Potential of gene expression profiling in the management of childhood acute lymphoblastic leukemia.

Childhood acute lymphoblastic leukemia (ALL) is a heterogeneous disease. Current treatment approaches are tailored according to the clinical features of the host, genotypic features of the leukemic blast, and early response to therapy. Although these approaches have been successful in dramatically improving outcomes, approximately 20% of children with ALL still relapse and many of these children do not have an identifiable adverse risk factor at presentation. Further insights into the biologic basis of the disease may contribute to novel, rational treatment strategies. Childhood ALL has served as an example for demonstrating the feasibility and potential of high-throughput technologies such as global gene expression or transcript profiling. In the last decade or so, utilization of these techniques has grown exponentially. As the methodology undergoes refinement and validation, it is plausible that microarrays may be used in the routine management of childhood ALL in the next few years.

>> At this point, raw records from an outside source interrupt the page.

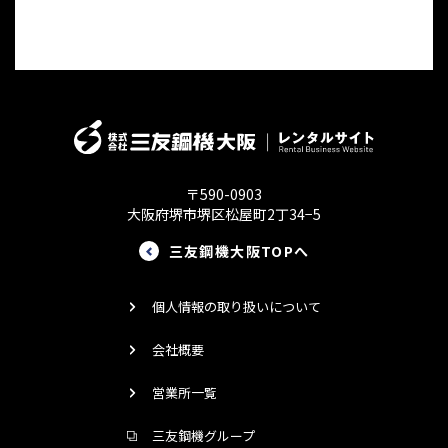
〒590-0903
大阪府堺市堺区松屋町2丁34−5
三友鋼機大阪TOPへ
個人情報の取り扱いについて
会社概要
営業所一覧
三友鋼機グループ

This article discusses the numerous applications to date of gene expression profiling in childhood ALL. Multiple investigators have made it evident that microarrays can be used as a single platform for the accurate classification of ALL into the various cytogenetic subtypes. Additional promising utilities include prediction of early response to therapy, overall outcome, and adverse effects. Identification of patients who are predicted to have an unfavorable outcome may allow for early intervention such as intensification of therapy or avoidance of drugs that are associated with specific secondary effects such as therapy-related acute myelogenous leukemia. Knowledge has been gained into pathways contributing to leukemogenesis and chemoresistance. Therapeutic targets have been identified, some of which are entering clinical trials following validation in additional preclinical models. These newer methods of genome analyses complemented by studies involving the proteome as well as host polymorphisms will have a profound impact on the diagnosis and management of childhood ALL.